Tantôt le poète mélange la narration (diégèsis) et l'imitation de paroles (mimèsis) comme dans L'Iliade ou L'Odyssée. C'est le mode mixte, qui fait alterner récit et dialogue. Ce genre, concède Socrate, plaît au plus grand nombre, mais il est moralement nuisible pour les raisons qu'on vient de voir.

Tantôt enfin, le poète s'en tient purement à l'imitation de paroles (mimèsis). C'est ce qui se passe au théâtre, dans la tragédie et la comédie, où n'entrent aucun récit mais seulement du dialogue.

II.1.3. Remarque sur la classification platonicienne

Ce qu'il faut remarquer, c'est que Platon donne ici une définition très étroite de la mimèsis, puisque pour lui, il n'y a pas imitation dans le récit, tant qu'on ne fait pas parler un personnage au style direct. Contrairement à ce qu'on a souvent considéré par la suite, la description ou le récit d'une suite d'actions ne relèvent pas pour lui de la mimèsis.

II.2. La classification aristotélicienne des arts

A partir de ce principe général, Aristote va définir une grille des genres beaucoup plus complexe que chez Platon parce qu'elle classe les genres selon les moyens de la représentation, selon les objets de la représentation et selon les modes de la représentation (47a). Sans entrer dans tous les détails de ce système des genres, j'en donnerai un aperçu.

II.2.1. Le statut de la mimèsis chez Aristote

Dans sa Poétique, Aristote adopte une définition de la mimèsis beaucoup plus englobante. Non seulement, il y inclut les différents genres littéraires, quels que soient leurs modes énonciatifs (épopée, tragédie ou dithyrambe), mais aussi la musique, la chorégraphie et la peinture.

La mimèsis n'est plus comme chez Platon la caractéristique énonciative d'un genre particulier (par excellence le théâtre, et de façon mêlée l'épopée). Elle devient chez Aristote le principe général des arts. Tous les arts imitent ou représentent selon la traduction de Dupont-Roc et Lallot, mais ils ne représentent pas seulement des paroles, ils peuvent aussi représenter des objets (dans le cas de la peinture), des émotions et des caractères (dans le cas de la musique et de la danse), voire des actions – ou plutôt des personnages parlant et agissant (dans le cas de l'épopée ou de la tragédie).

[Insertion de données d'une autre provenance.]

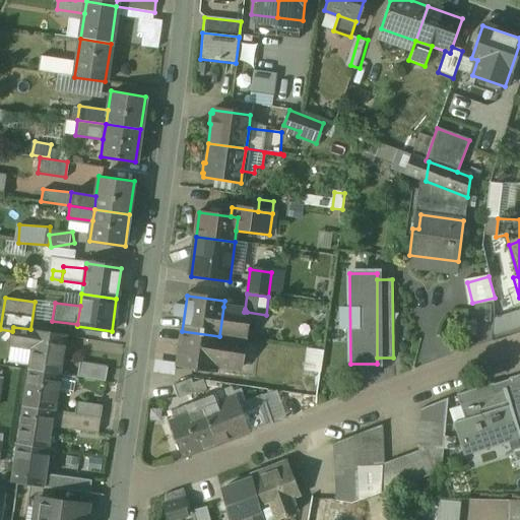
[(245,309),(223,307),(219,336),(243,339),(247,312),(244,312),(245,309)]
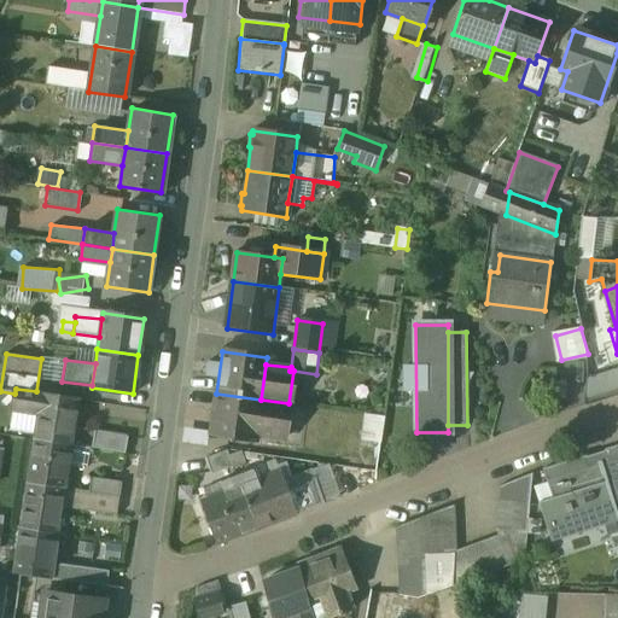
[(599,374),(586,373),(583,401),(598,402),(599,374)]
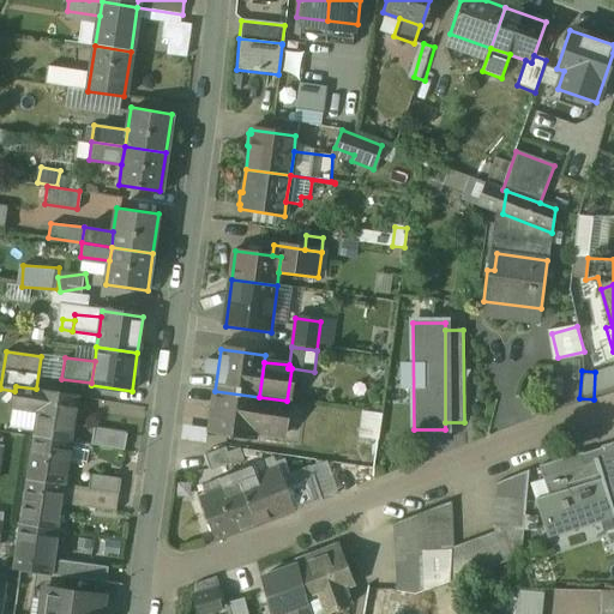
[(36,389),(16,386),(14,391),(12,407),(36,410),(32,435),(35,435),(71,441),(72,441),(79,395),(36,389)]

II.2.2. Grille des genres chez Aristote

A partir de ce principe général, Aristote va définir une grille des genres beaucoup plus complexe que chez Platon parce qu'elle classe les genres selon les moyens de la représentation, selon les objets de la représentation et selon les modes de la représentation (47a). Sans entrer dans tous les détails de ce système des genres, j'en donnerai un aperçu.

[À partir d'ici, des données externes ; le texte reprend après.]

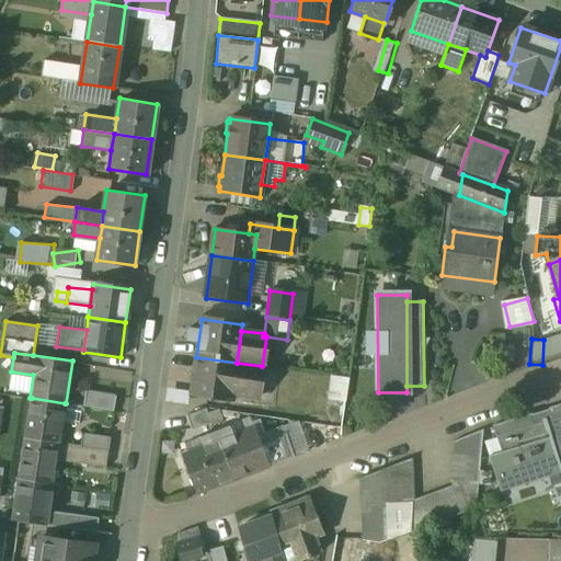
[(237,363),(196,357),(191,397),(231,401),(231,396),(237,363)]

II.2.2.1. Les moyens de la représentation

On a vu que selon les différents arts, les moyens différaient: couleur et dessin pour la peinture, rythme et mélodie pour la musique, rythme et mouvement pour la danse.

En ce qui concerne l'art d'écrire, la réflexion sur les moyens va amener Aristote à définir le champ de la poésie (au sens large d'art littéraire).

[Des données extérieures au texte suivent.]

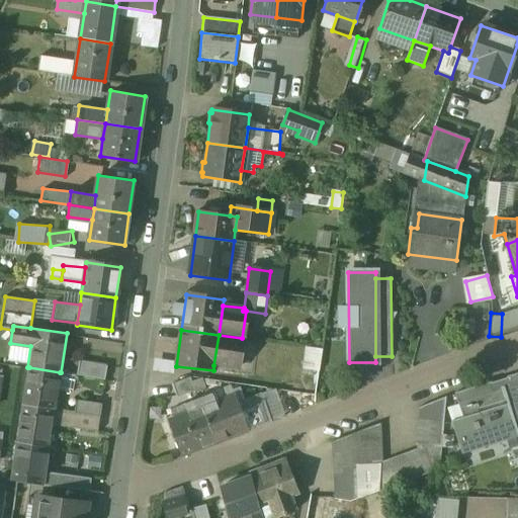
[(242,338),(219,335),(213,365),(238,368),(242,338)]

Effectivement, pour Aristote, l'utilisation du langage versifié, du mètre, est l'un des critères définitionnels de l'art littéraire. C'est qu' à son époque, tous les genres littéraires sont versifiés, qu'il s'agisse de l'épopée ou du drame. (On remarquera qu'Aristote ne dit rien de la poésie lyrique qui est oubliée dans son système).

Cependant, à lui tout seul, le mètre ne suffit pas à faire la poésie au sens large car il existe des textes didactiques, à caractère plutôt scientifique dirions-nous aujourd'hui, comme ceux écrits par Empédocle, qui sont composés en vers. Cela ne suffit pas à faire d'eux des poèmes. Ces textes n'imitent rien.

Pour qu'il y ait poésie, il faut qu'il y ait la conjonction d'un moyen (le mètre) et d'une activité mimétique.

Dans son ouvrage Fiction et diction (1991), Gérard Genette s'est inspiré de ce double critère pour définir la littérature: un critère formel (qui n'est plus nécessairement le vers pour la littérature moderne mais plus généralement le style, ou la diction) et un critère représentatif (la fiction).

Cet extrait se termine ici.